Despite these problems, however, the NREGS must be made to work as it represents the most ambitious employment programme so far in this country. If implemented properly, it truly has the potential to eradicate rural poverty. The reports provide grounds for hope that technology can indeed be harnessed to ensure greater transparency in the implementation of this scheme. In Mahbubnagar, for instance, specially-designed software, dedicated muckrakers and political will ensured the recovery of Rs 1 crore that was siphoned off by corrupt officials. Why can’t this software be applied elsewhere to plug the leakages in the scheme? The Gitildi report demolishes the popular bogey that Naxalites are coming in the way of NREGS. Far from it, official sloth was more responsible for not paying wages, resulting in the first suicide death in India under the scheme. The problem was more a crisis of governance in the thousands of villages across insurgency-affected India.
How does one make it work better? For starters, major design flaws in the NREGS have to be rectified to ensure 100 days of guaranteed employment by providing it mostly during the lean agricultural season when demand is the greatest.
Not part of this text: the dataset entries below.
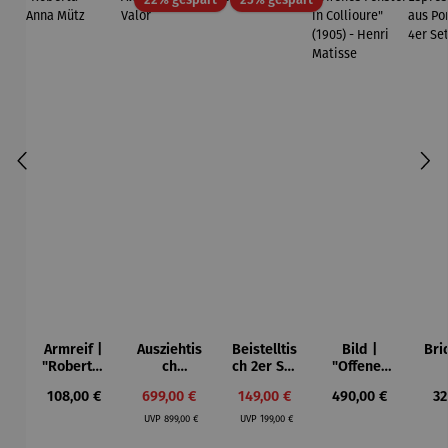
Armreif |
Ausziehtis
Beistelltis
Bild |
Bri
"Roberta"
ch
ch 2er Set
"Offenes
– Anna
Aluminium
– Dalias
Fenster in
Esp
Regulärer Preis:
Verkaufspreis:
Verkaufspreis:
Regulärer Preis:
Re
108,00 €
699,00 €
149,00 €
490,00 €
32
Mütz
– Valor
Collioure"
ech
Regulärer Preis:
Regulärer Preis:
(1905) -
Por
UVP
899,00 €
UVP
199,00 €
Henri
| 4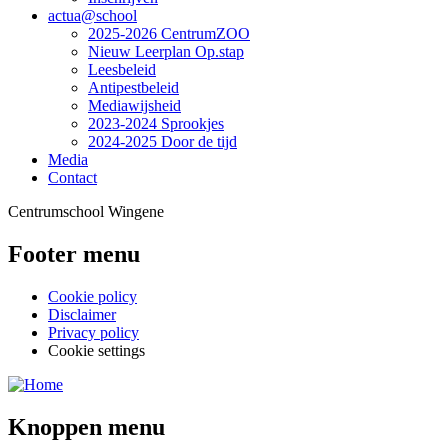
actua@school
2025-2026 CentrumZOO
Nieuw Leerplan Op.stap
Leesbeleid
Antipestbeleid
Mediawijsheid
2023-2024 Sprookjes
2024-2025 Door de tijd
Media
Contact
Centrumschool Wingene
Footer menu
Cookie policy
Disclaimer
Privacy policy
Cookie settings
Knoppen menu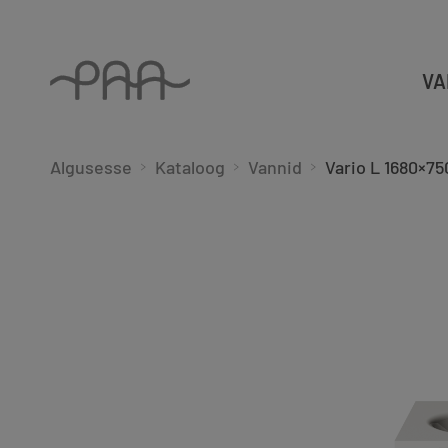
VA
Algusesse
Kataloog
Vannid
Vario L 1680×75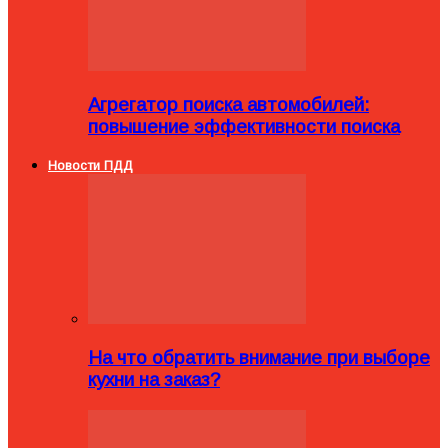
Агрегатор поиска автомобилей:
повышение эффективности поиска
Новости ПДД
На что обратить внимание при выборе
кухни на заказ?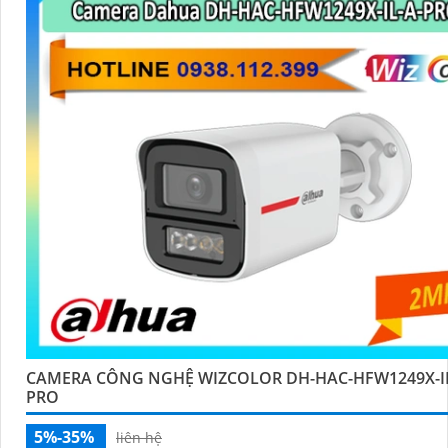
CAMERA CÔNG NGHỆ WIZCOLOR DH-HAC-HFW1249X-IL
PRO
5%-35%
liên hệ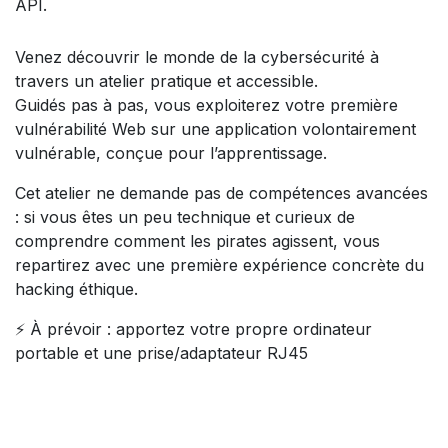
API.
Venez découvrir le monde de la cybersécurité à
travers un atelier pratique et accessible.
Guidés pas à pas, vous exploiterez votre première
vulnérabilité Web sur une application volontairement
vulnérable, conçue pour l’apprentissage.
Cet atelier ne demande pas de compétences avancées
: si vous êtes un peu technique et curieux de
comprendre comment les pirates agissent, vous
repartirez avec une première expérience concrète du
hacking éthique.
⚡ À prévoir : apportez votre propre ordinateur
portable et une prise/adaptateur RJ45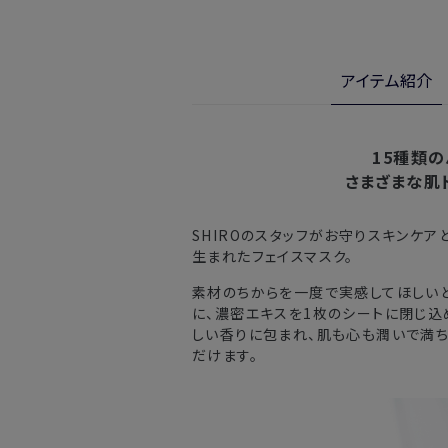
・お届け日指定しない場合、最短で
※新製品（限定製品）は除きます。
実際に使用して、香りや色、使用感に
※定期販売のお申し込みは、7日後以降
金・交換サービスをご利用いただけま
アイテム紹介
詳しくは
こちら
からご確認ください。
注文後、お届けまでにかかる日数
※
オンラインストアでご購入の場合、発送完
北海道
入の場合、購入日の翌日から7日間
15種類
さまざまな肌
東北・関東・中部・関西
SHIROのスタッフがお守りスキンケア
中国・四国・九州
生まれたフェイスマスク。
沖縄県・離島
素材のちからを一度で実感してほしい
に、濃密エキスを1枚のシートに閉じ込
しい香りに包まれ、肌も心も潤いで満ち
※以下に該当する場合、上記の日程で発
だけます。
・交通状況や天候による遅延
・ラッピングのご注文、繁忙期および休
・ご注文内容の確認にお時間を要する
・複数製品購入により配送手配に時間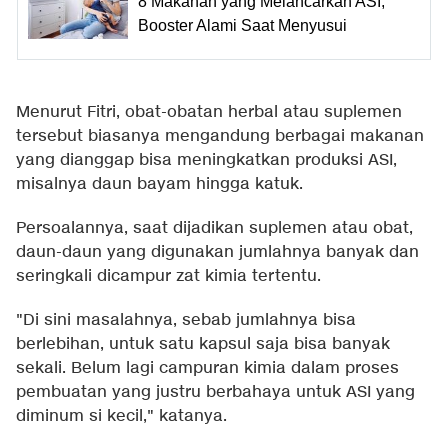
8 Makanan yang Melancarkan ASI,
Booster Alami Saat Menyusui
Menurut Fitri, obat-obatan herbal atau suplemen
tersebut biasanya mengandung berbagai makanan
yang dianggap bisa meningkatkan produksi ASI,
misalnya daun bayam hingga katuk.
Persoalannya, saat dijadikan suplemen atau obat,
daun-daun yang digunakan jumlahnya banyak dan
seringkali dicampur zat kimia tertentu.
"Di sini masalahnya, sebab jumlahnya bisa
berlebihan, untuk satu kapsul saja bisa banyak
sekali. Belum lagi campuran kimia dalam proses
pembuatan yang justru berbahaya untuk ASI yang
diminum si kecil," katanya.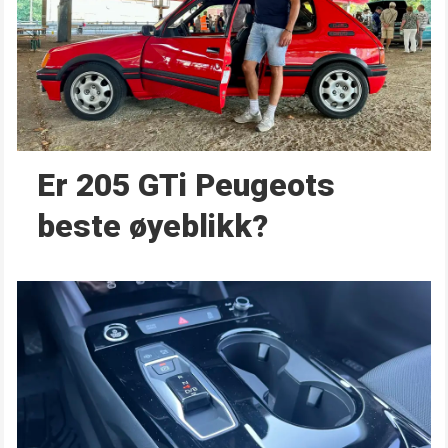
Er 205 GTi Peugeots
beste øyeblikk?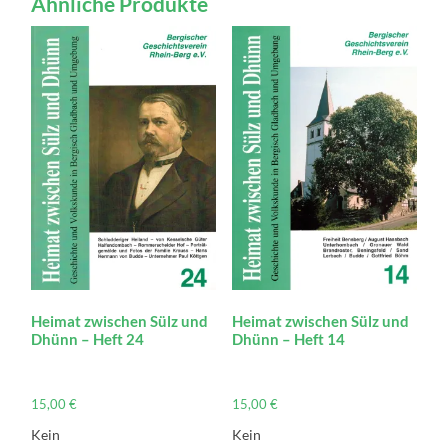
Ähnliche Produkte
Menge
Heimat zwischen Sülz und
Heimat zwischen Sülz und
Dhünn – Heft 24
Dhünn – Heft 14
15,00
€
15,00
€
Kein
Kein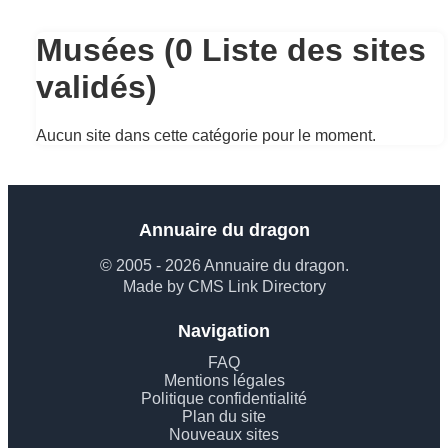
Musées (0 Liste des sites
validés)
Aucun site dans cette catégorie pour le moment.
Annuaire du dragon
© 2005 - 2026 Annuaire du dragon.
Made by CMS Link Directory
Navigation
FAQ
Mentions légales
Politique confidentialité
Plan du site
Nouveaux sites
The official website, however, indicates that Andhra Pradesh scored a perfect 10 in providing employment to all the 42.3693 lakh households who demanded it — down to the last decimal point! This is far from credible. NGOs have also underscored the need for revising the schedule of rates to take into account regional, climatic, gender and age-related variations in worker productivity. If the daily productivity of malnourished workers is less than average, they will earn less than the minimum wage. The biggest challenge, though, is for capacity-building at the grassroots level as the existing support structure is woefully inadequate. NREGS will not be implemented properly unless gram panchayats are empowered.